製造派遣・請負を主力とするワールドホールディングスは、同業で中堅のnmsホールディングスをTOB(株式公開買付け)で子会社化することで、人材ビジネス事業でのエリア補完や採用力強化、外国人材に対するノウハウの共有などの相乗効果を見込む。

一方、nmsホールディングスは、元社長による不適切な経費使用や子会社の会計処理問題などガバナンス上の課題を抱えている。

ワールドホールディングスは子会社化を通じて信用力を補完し、財務基盤の安定化や経営再建につなげる。

ワールドホールディングスは2025年3月にnmsホールディングスと資本業務提携し、現在は32.91%を所有する筆頭株主。

買付価格は1株につき540円。
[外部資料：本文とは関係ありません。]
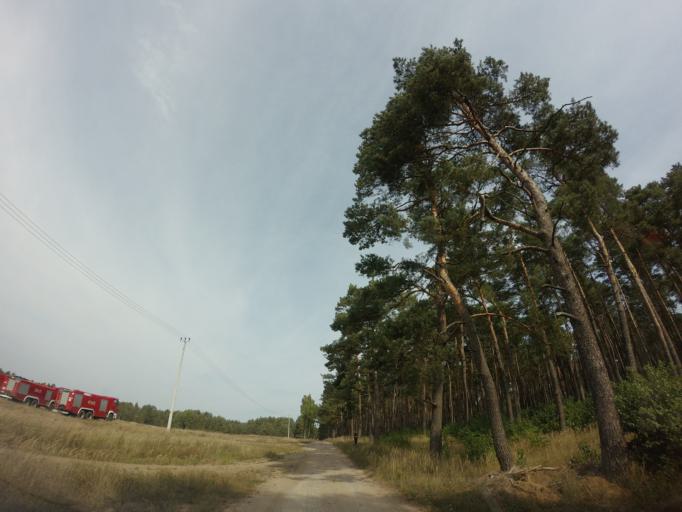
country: PL
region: West Pomeranian Voivodeship
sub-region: Powiat drawski
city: Drawsko Pomorskie
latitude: 53.4675
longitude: 15.7138
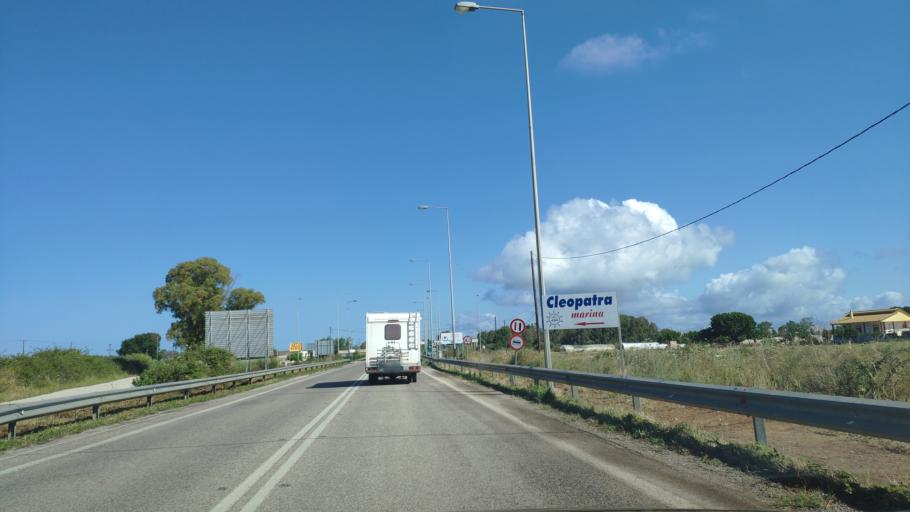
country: GR
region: Epirus
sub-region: Nomos Prevezis
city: Preveza
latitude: 38.9367
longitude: 20.7688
TOB公表前営業日の終値396円に36.36%のプレミアムを加えた。買付予定数は1288万1041株。下限は所有割合33.75%にあたる648万800株。買付代金は約69億5600万円。

買付期間は2026年6月1日~7月10日の30営業日。決済の開始日は7月17日。公開買付代理人は大和証券。
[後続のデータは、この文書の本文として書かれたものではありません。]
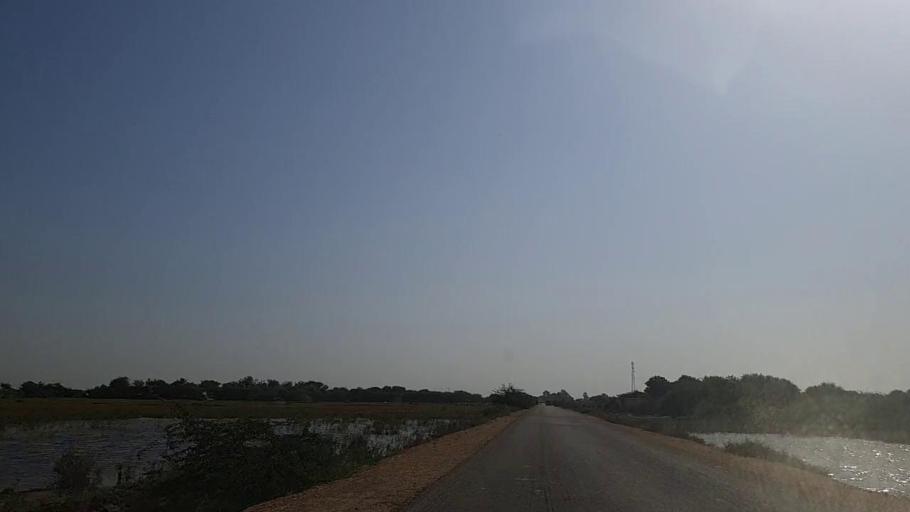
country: PK
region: Sindh
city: Jati
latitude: 24.5233
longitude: 68.2766
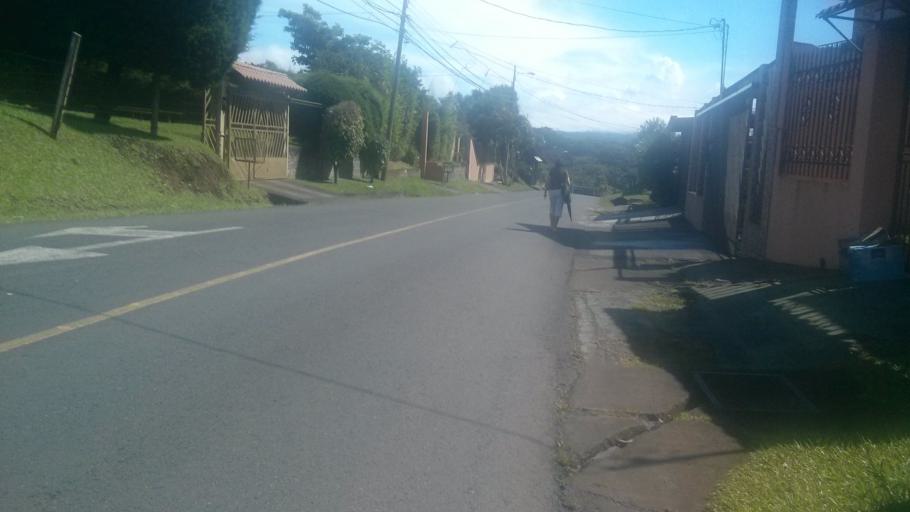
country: CR
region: Heredia
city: Angeles
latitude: 10.0212
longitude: -84.0503
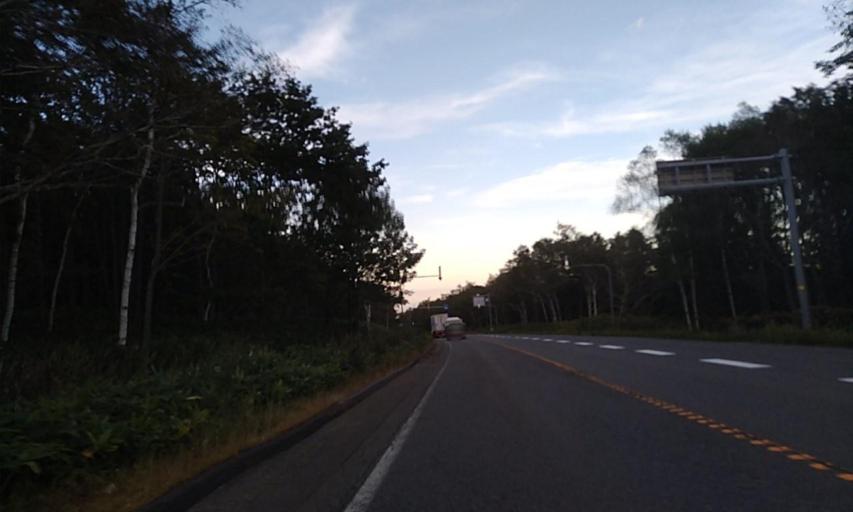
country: JP
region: Hokkaido
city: Otofuke
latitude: 42.9616
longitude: 142.7953
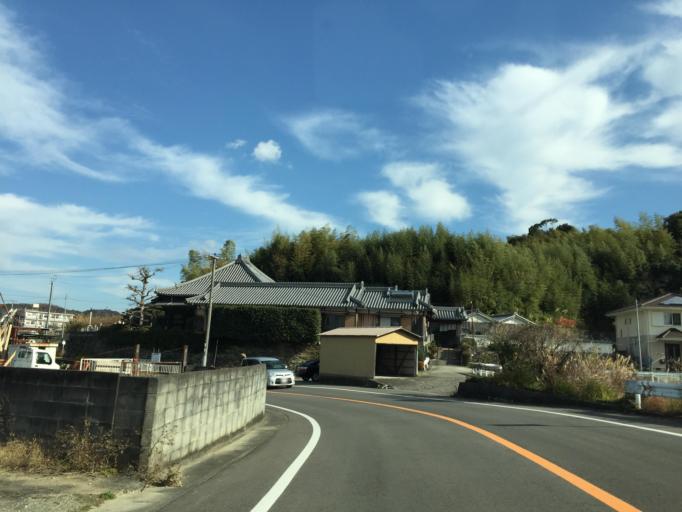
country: JP
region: Wakayama
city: Kainan
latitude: 34.1713
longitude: 135.2250
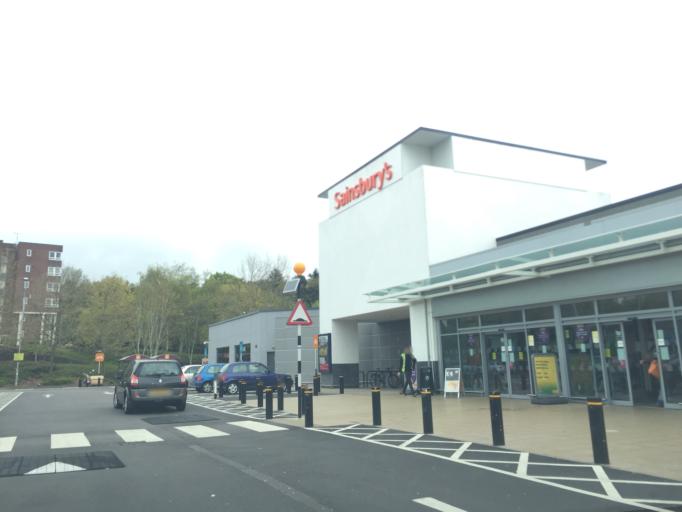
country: GB
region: England
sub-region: Essex
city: Harlow
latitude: 51.7738
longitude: 0.0936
nmsホールディングスはTOBに賛同し、TOBに応募するかどうかは株主の判断に委ねることを決めた。TOBが成立すれば、同社の東証スタンダード市場への上場は廃止となる。

nmsホールディングスは1985年に製造業の請負事業を目的としたテスコとして創業。2000年に社名を日本マニュファクチャリングサービスに変更した。2017年に持ち株会社体制へ移行し、現社名に変更。2007年に東証JASDAQ市場に上場した(2022年4月に東証スタンダード市場に移行)。